## YOUR INSTRUCTIONS:
The string "voor" may appear in lines of the listing. Report each line where it does.

## DATA RECORDS:

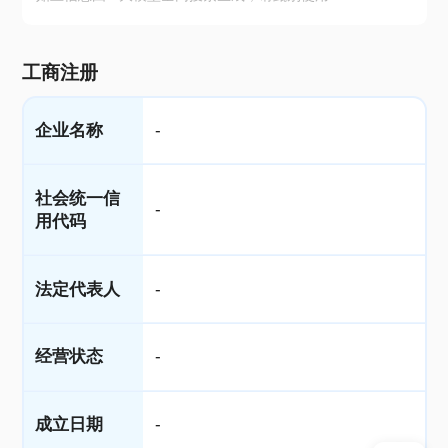
工商注册
企业名称
-
社会统一信
-
用代码
法定代表人
-
经营状态
-
成立日期
-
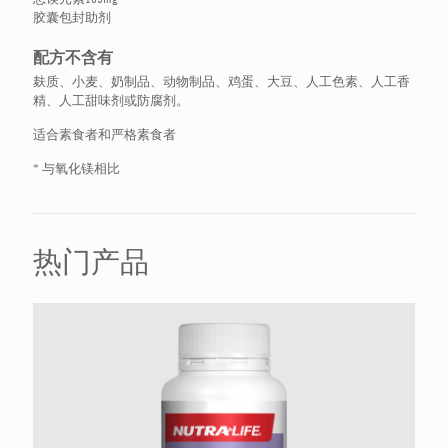
胶囊包封助剂
配方不含有
麸质、小麦、奶制品、动物制品、鸡蛋、大豆、人工色素、人工香
精、人工甜味剂或防腐剂。
适合素食者和严格素食者
* 与氧化镁相比
热门产品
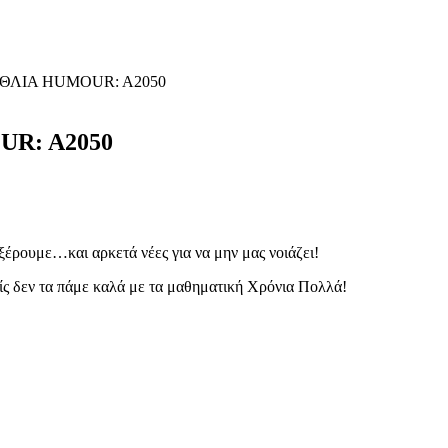
ΘΛΙΑ HUMOUR: A2050
R: A2050
ξέρουμε…και αρκετά νέες για να μην μας νοιάζει!
είς δεν τα πάμε καλά με τα μαθηματική Χρόνια Πολλά!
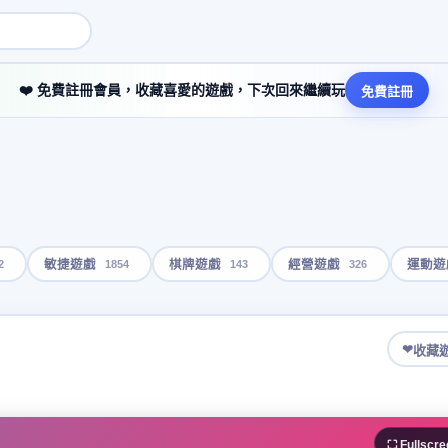
❤️ 免費註冊會員，收藏喜愛的遊戲，下次回來繼續玩
免費註冊
2
1854
143
326
敏捷遊戲
棋牌遊戲
經營遊戲
運動遊
❤
收藏
⛶ Fullscre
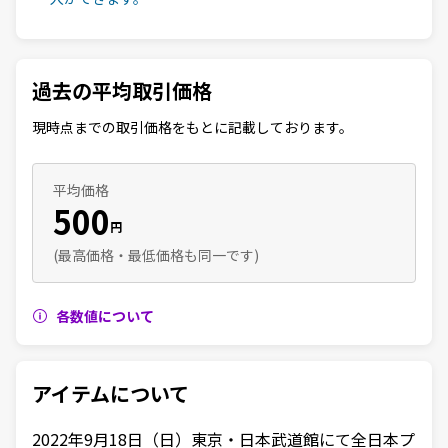
過去の平均取引価格
現時点までの取引価格をもとに記載しております。
平均価格
500
円
(最高価格・最低価格も同一です)
各数値について
アイテムについて
2022年9月18日（日）東京・日本武道館にて全日本プ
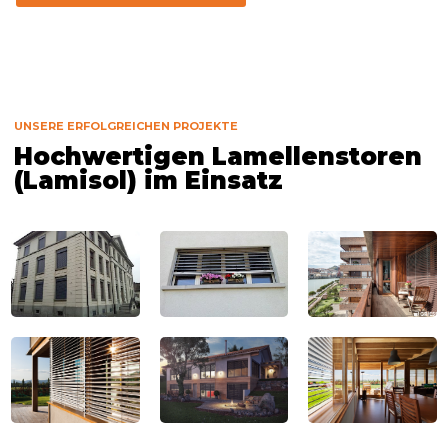
UNSERE ERFOLGREICHEN PROJEKTE
Hochwertigen Lamellenstoren
(Lamisol) im Einsatz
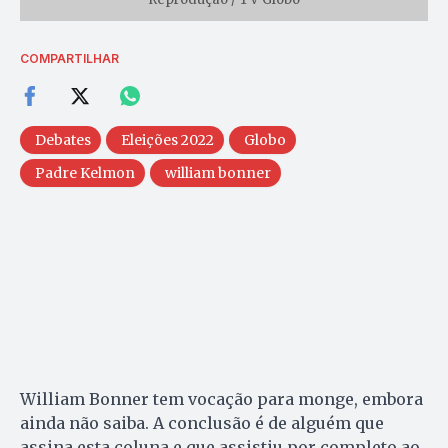
COMPARTILHAR
Debates
Eleições 2022
Globo
Padre Kelmon
william bonner
William Bonner tem vocação para monge, embora
ainda não saiba. A conclusão é de alguém que
assina esta coluna e que assistiu por completo ao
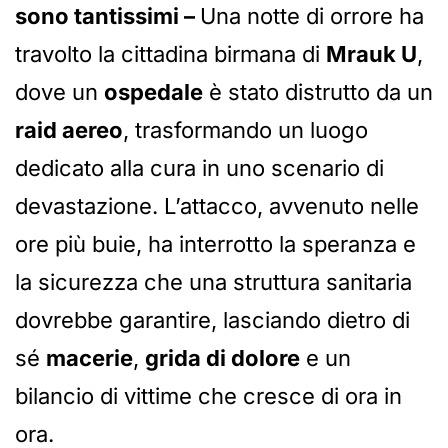
sono tantissimi –
Una notte di orrore ha
travolto la cittadina birmana di
Mrauk U
,
dove un
ospedale
è stato distrutto da un
raid aereo
, trasformando un luogo
dedicato alla cura in uno scenario di
devastazione. L’attacco, avvenuto nelle
ore più buie, ha interrotto la speranza e
la sicurezza che una struttura sanitaria
dovrebbe garantire, lasciando dietro di
sé
macerie
,
grida di dolore
e un
bilancio di vittime che cresce di ora in
ora.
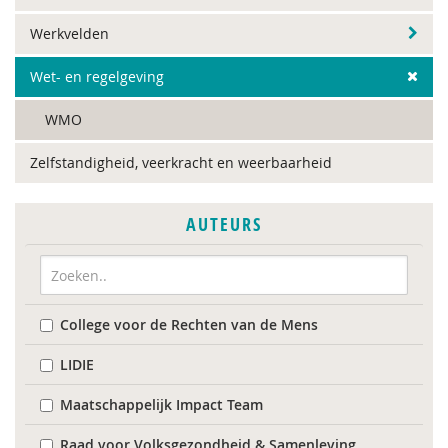
Werkvelden
Wet- en regelgeving
WMO
Zelfstandigheid, veerkracht en weerbaarheid
AUTEURS
College voor de Rechten van de Mens
LIDIE
Maatschappelijk Impact Team
Raad voor Volksgezondheid & Samenleving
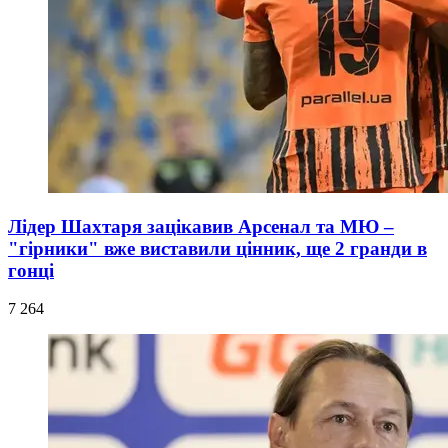
Лідер Шахтаря зацікавив Арсенал та МЮ –
"гірники" вже виставили цінник, ще 2 гранди в
гонці
7 264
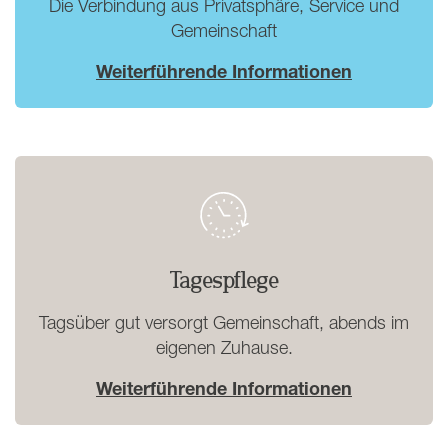
Die Verbindung aus Privatsphäre, Service und
Gemeinschaft
Weiterführende Informationen
Tagespflege
Tagsüber gut versorgt Gemeinschaft, abends im
eigenen Zuhause.
Weiterführende Informationen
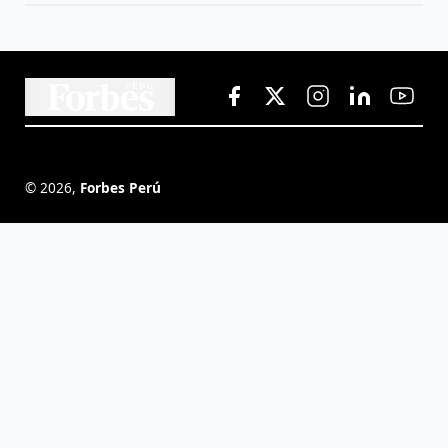
©
2026
,
Forbes Perú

## TASK OUTPUT:
College voor de Rechten van de Mens
Raad voor Volksgezondheid & Samenleving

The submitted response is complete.